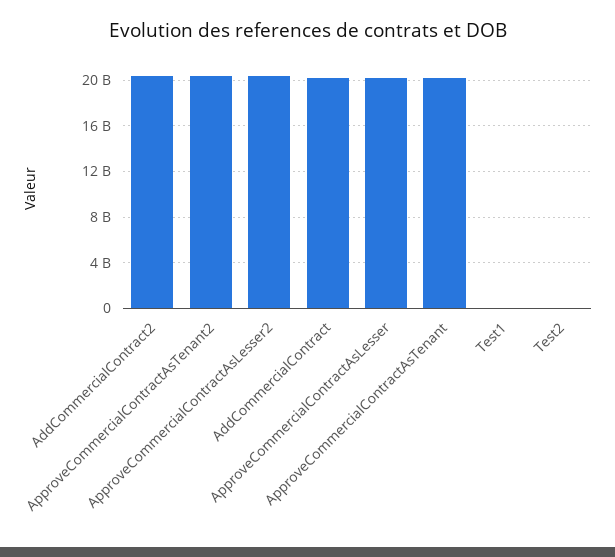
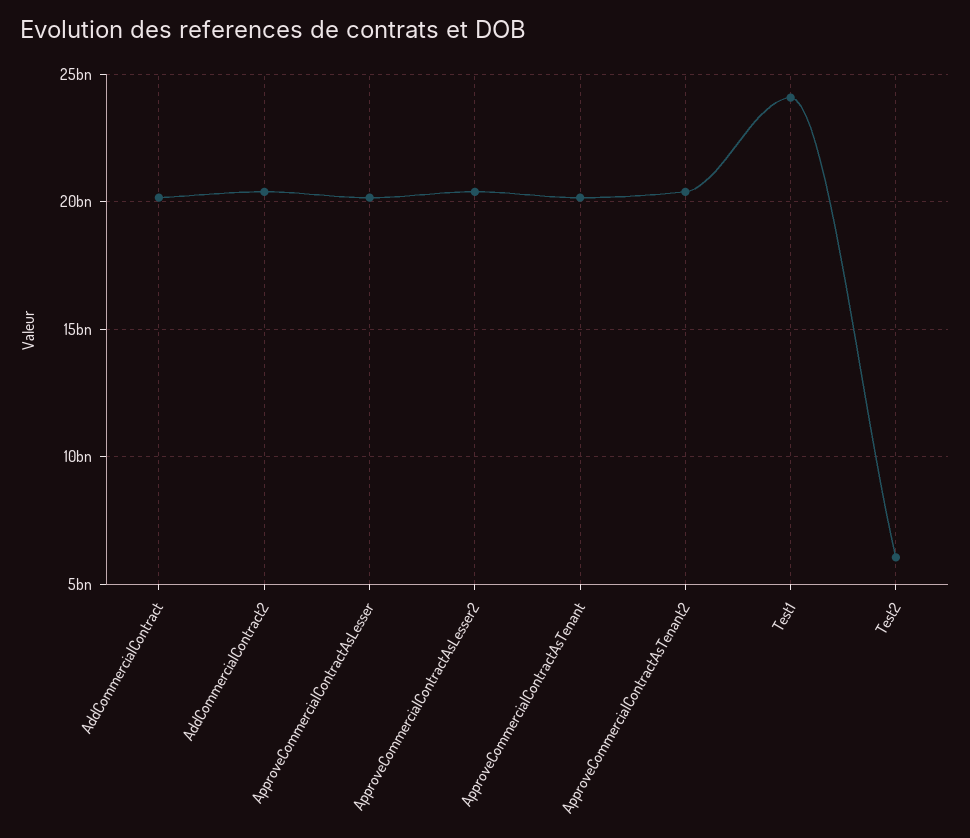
  {
    "AddCommercialContract2": 20500000000,
    "ApproveCommercialContractAsTenant2": 20500000000,
    "ApproveCommercialContractAsLesser2": 20500000000,
    "AddCommercialContract": 20000000000,
    "ApproveCommercialContractAsLesser": 20000000000,
    "ApproveCommercialContractAsTenant": 20000000000,
-   "Test1": 0,
+   "Test1": 24000000000,
-   "Test2": 0
+   "Test2": 6000000000
  }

* The task:
Go through the records above and write out every line exactly, passing over the pictures.

* The answer:
  {
    "AddCommercialContract2": 20500000000,
    "ApproveCommercialContractAsTenant2": 20500000000,
    "ApproveCommercialContractAsLesser2": 20500000000,
    "AddCommercialContract": 20000000000,
    "ApproveCommercialContractAsLesser": 20000000000,
    "ApproveCommercialContractAsTenant": 20000000000,
-   "Test1": 0,
+   "Test1": 24000000000,
-   "Test2": 0
+   "Test2": 6000000000
  }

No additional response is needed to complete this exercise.